Recap: The Biden Administration conceived the CHIPS and Science Act as a far-reaching plan to rebuild the US microchip industry essentially from scratch. The plan includes roughly $280 billion in public subsidies to boost domestic research and semiconductor manufacturing, with public and private sectors working together towards a common goal.
As a part of the CHIPS Act that was approved in 2022, the White House has recently announced a new $5 billion investment to fund the research and development of domestic, advanced chip technologies. The centerpiece of the new initiative will be the creation of the National Semiconductor Technology Center (NSTC), a public-private consortium designed as a support institution for the next generation of silicon tech.
Semiconductors were invented in the United States and are the backbone of the modern economy, the US Administration remarked, but less than 10 percent of today’s global supply, and “none of the most advanced chips” are made in the country.
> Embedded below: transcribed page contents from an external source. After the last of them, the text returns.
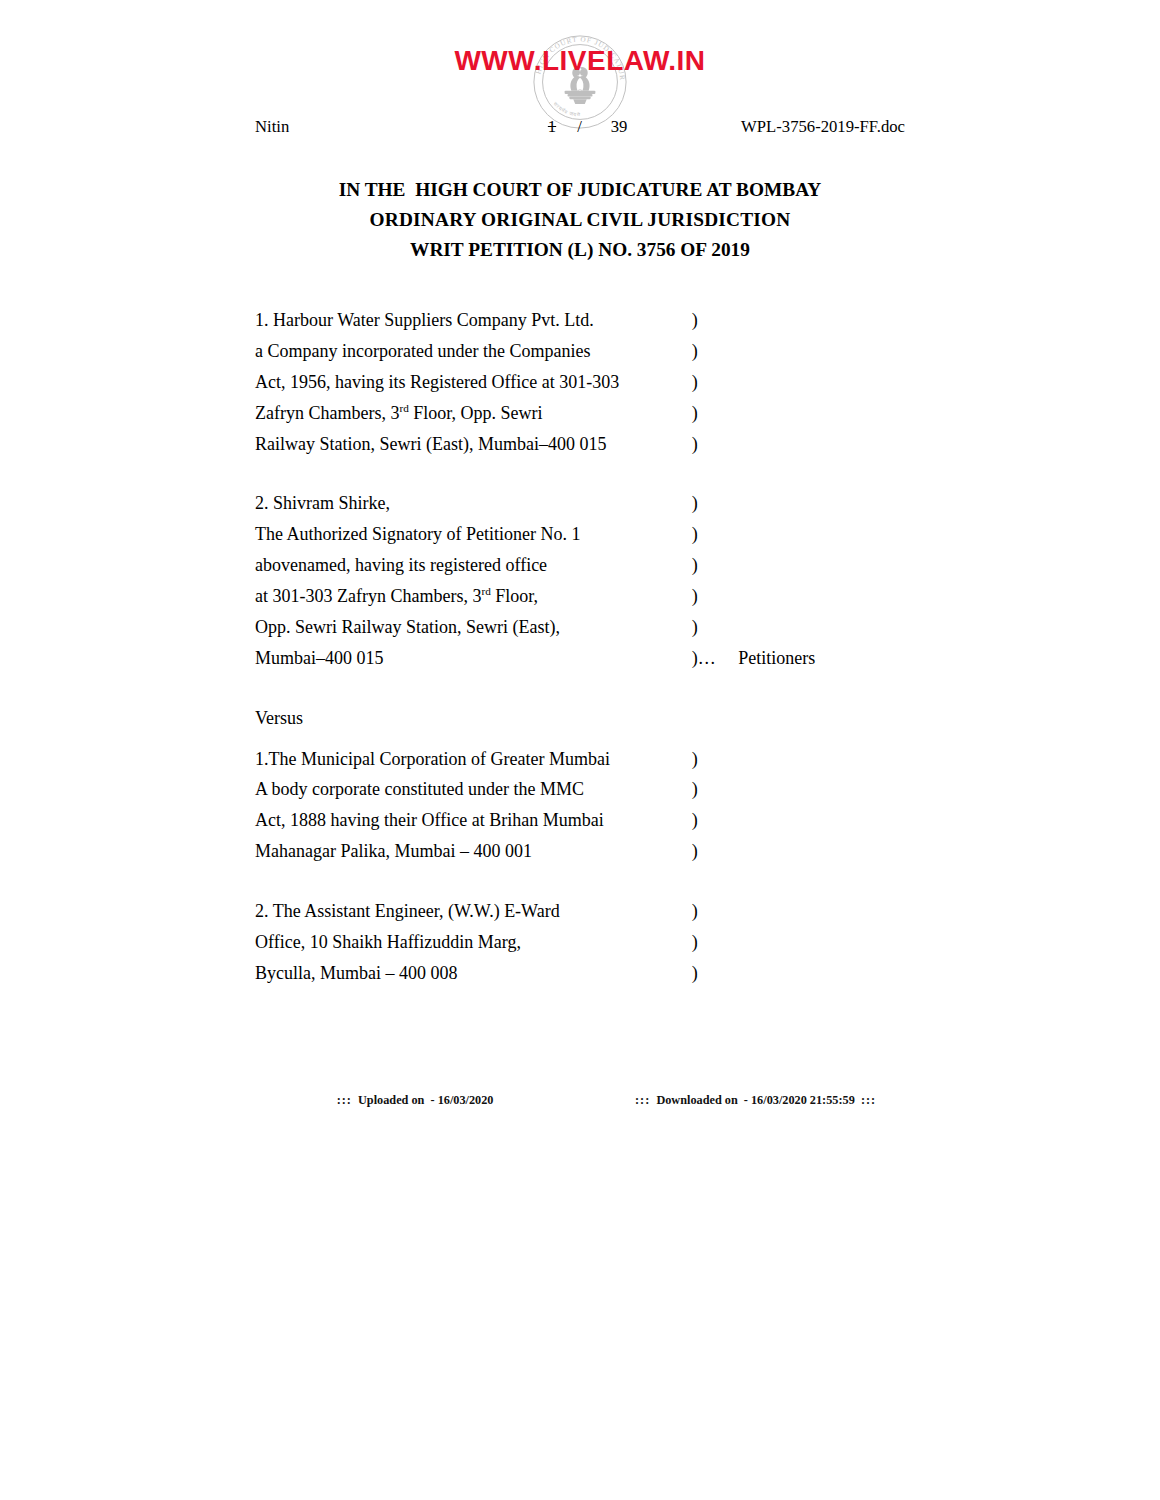HIGH COURT OF JUDICATURE AT BOMBAY सत्यमेव जयते
WWW.LIVELAW.IN
Nitin 1/39 WPL-3756-2019-FF.doc
IN THE HIGH COURT OF JUDICATURE AT BOMBAY
ORDINARY ORIGINAL CIVIL JURISDICTION
WRIT PETITION (L) NO. 3756 OF 2019
1. Harbour Water Suppliers Company Pvt. Ltd.)
a Company incorporated under the Companies)
Act, 1956, having its Registered Office at 301-303)
Zafryn Chambers, 3rd Floor, Opp. Sewri)
Railway Station, Sewri (East), Mumbai–400 015)
2. Shivram Shirke,)
The Authorized Signatory of Petitioner No. 1)
abovenamed, having its registered office)
at 301-303 Zafryn Chambers, 3rd Floor,)
Opp. Sewri Railway Station, Sewri (East),)
Mumbai–400 015)… Petitioners
Versus
1.The Municipal Corporation of Greater Mumbai)
A body corporate constituted under the MMC)
Act, 1888 having their Office at Brihan Mumbai)
Mahanagar Palika, Mumbai – 400 001)
2. The Assistant Engineer, (W.W.) E-Ward)
Office, 10 Shaikh Haffizuddin Marg,)
Byculla, Mumbai – 400 008)
::: Uploaded on - 16/03/2020 ::: Downloaded on - 16/03/2020 21:55:59 :::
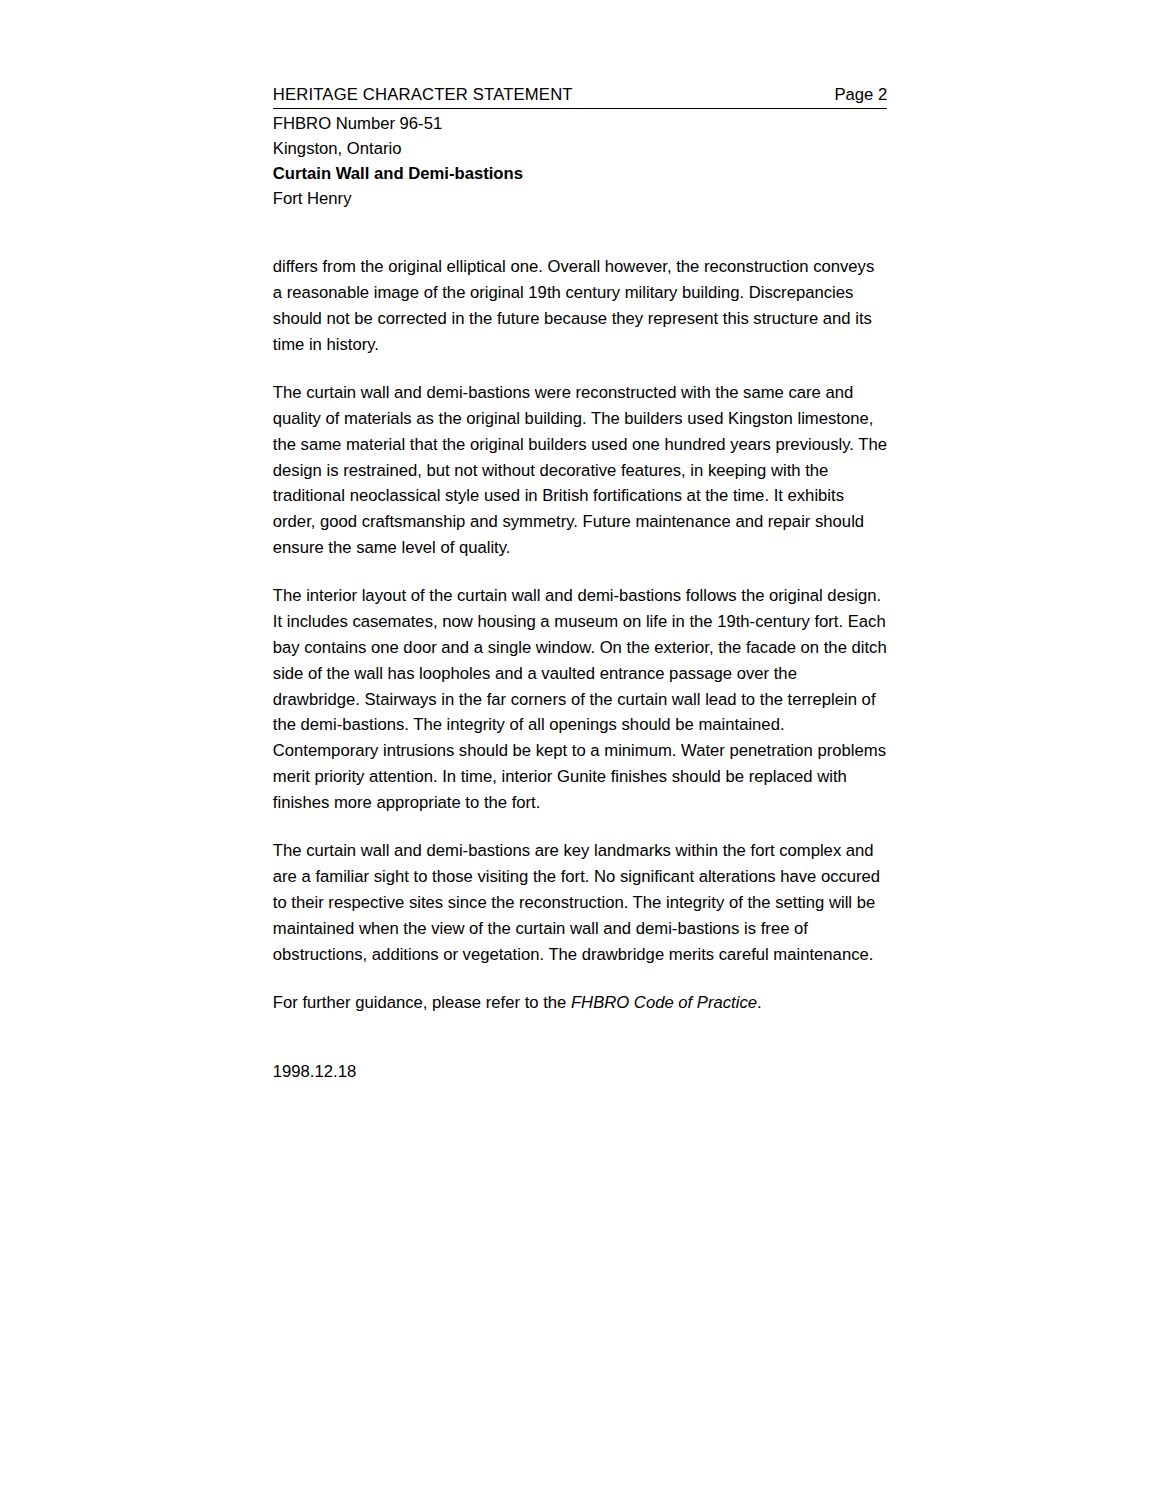Heritage Character Statement Page 2
FHBRO Number 96-51
Kingston, Ontario
Curtain Wall and Demi-bastions
Fort Henry
differs from the original elliptical one. Overall however, the reconstruction conveys a reasonable image of the original 19th century military building. Discrepancies should not be corrected in the future because they represent this structure and its time in history.
The curtain wall and demi-bastions were reconstructed with the same care and quality of materials as the original building. The builders used Kingston limestone, the same material that the original builders used one hundred years previously. The design is restrained, but not without decorative features, in keeping with the traditional neoclassical style used in British fortifications at the time. It exhibits order, good craftsmanship and symmetry. Future maintenance and repair should ensure the same level of quality.
The interior layout of the curtain wall and demi-bastions follows the original design. It includes casemates, now housing a museum on life in the 19th-century fort. Each bay contains one door and a single window. On the exterior, the facade on the ditch side of the wall has loopholes and a vaulted entrance passage over the drawbridge. Stairways in the far corners of the curtain wall lead to the terreplein of the demi-bastions. The integrity of all openings should be maintained. Contemporary intrusions should be kept to a minimum. Water penetration problems merit priority attention. In time, interior Gunite finishes should be replaced with finishes more appropriate to the fort.
The curtain wall and demi-bastions are key landmarks within the fort complex and are a familiar sight to those visiting the fort. No significant alterations have occured to their respective sites since the reconstruction. The integrity of the setting will be maintained when the view of the curtain wall and demi-bastions is free of obstructions, additions or vegetation. The drawbridge merits careful maintenance.
For further guidance, please refer to the FHBRO Code of Practice.
1998.12.18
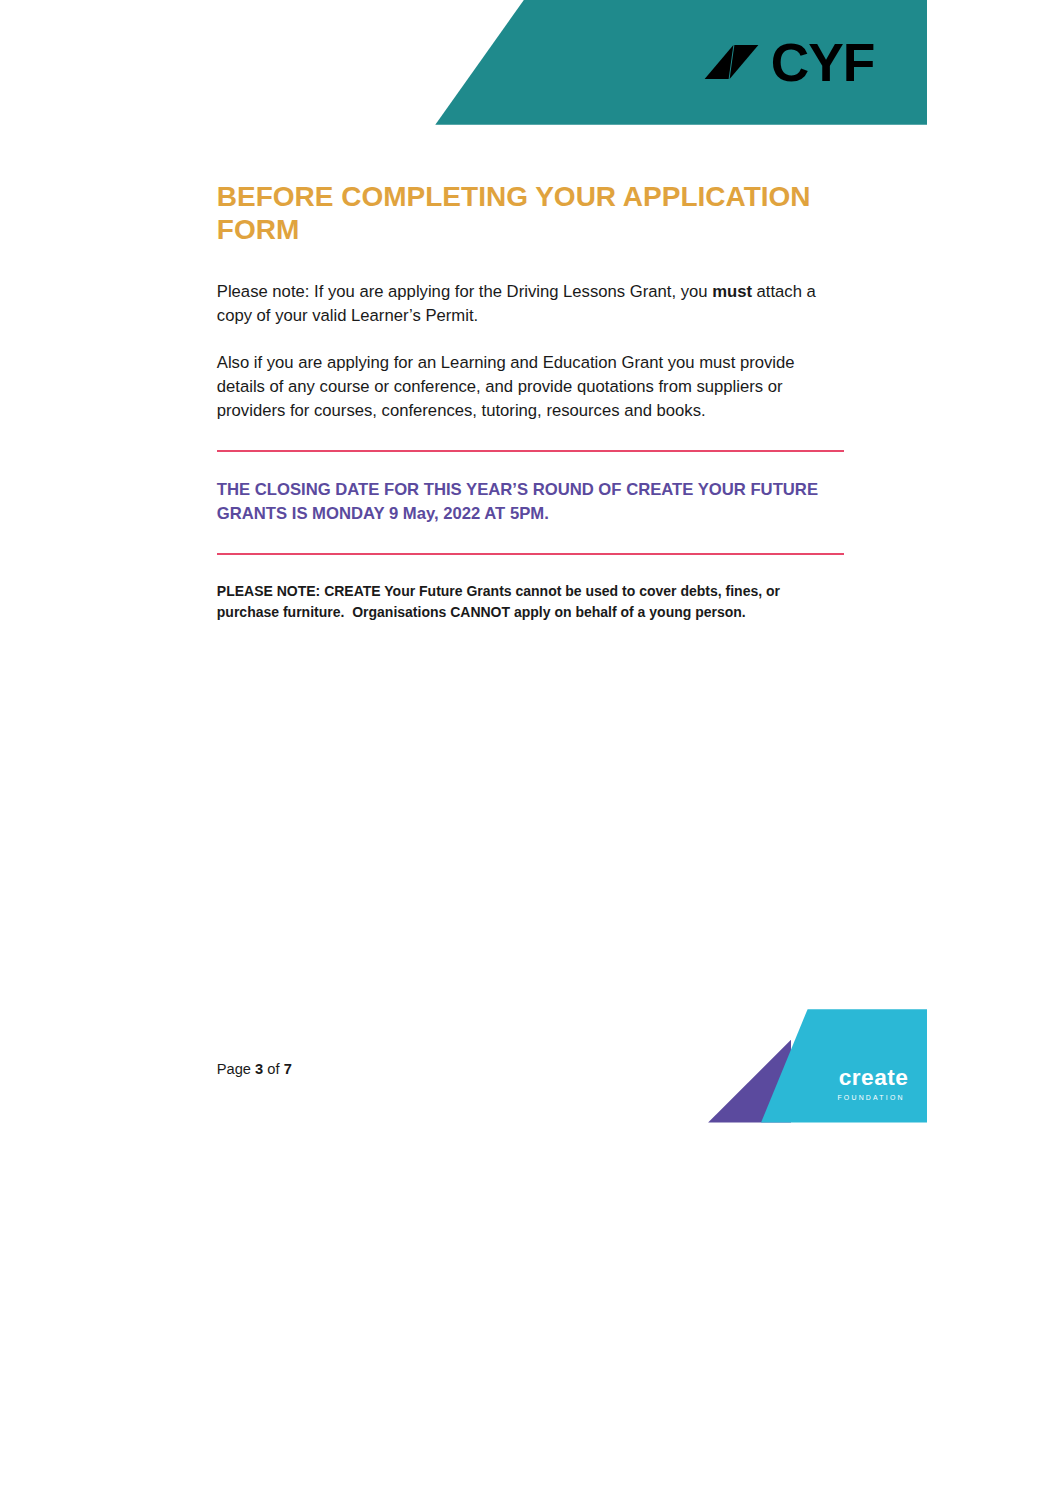CYF
BEFORE COMPLETING YOUR APPLICATION FORM
Please note: If you are applying for the Driving Lessons Grant, you must attach a copy of your valid Learner’s Permit.
Also if you are applying for an Learning and Education Grant you must provide details of any course or conference, and provide quotations from suppliers or providers for courses, conferences, tutoring, resources and books.
THE CLOSING DATE FOR THIS YEAR’S ROUND OF CREATE YOUR FUTURE GRANTS IS MONDAY 9 May, 2022 AT 5PM.
PLEASE NOTE: CREATE Your Future Grants cannot be used to cover debts, fines, or purchase furniture. Organisations CANNOT apply on behalf of a young person.
Page 3 of 7
create
FOUNDATION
The now-formally established NSTC will be tasked with supporting the design, prototyping, and piloting of the most advanced chip technology, providing access to “critical capabilities” to innovators and building a skilled workforce for the semiconductor industry.
As highlighted by the US National Institute of Standards and Technology (NIST), developing new silicon tech is becoming increasingly difficult from an R&D standpoint. The smallest features included in today’s advanced microchips have reached the atomic scale, the organization said, and complexity is “increasing exponentially” with the adoption of three-dimensional structures, new materials, and other manufacturing improvements.
And yet, the US industry has now a once-in-a-generation opportunity to create a “transformative center” (the NSTC) that can work for decades as an innovation accelerator. The US chip industry will also need a lot of new skilled workers, a target the NSTC will pursue by investing hundreds of millions of dollars in a Workforce Center of Excellence with locations throughout the country.
The NSTC’s ambition to restart the research on cutting-edge semiconductor technologies isn’t an easy one, and critics have already highlighted how the CHIPS and Science Act still is in its warmup phase. Nvidia CEO Jensen Huang recently predicted that it will likely take two decades for the US to regain chip independence.
Meanwhile, the semiconductor industry is looking to improve on the business side of things. The Semiconductor Industry Association (SIA) said that manufacturers sold chips for $526.8 billion in 2023, with an 8.2 percent drop compared to 2022. Chip sales recovered in the last quarter of the year, growing by 11.6 percent compared to the Q4 2022 and by 8.4 percent compared to Q3 2023. SIA is now looking at a strong recovery for CPUs, GPUs, FPGAs, memory chips and other product categories in the coming months.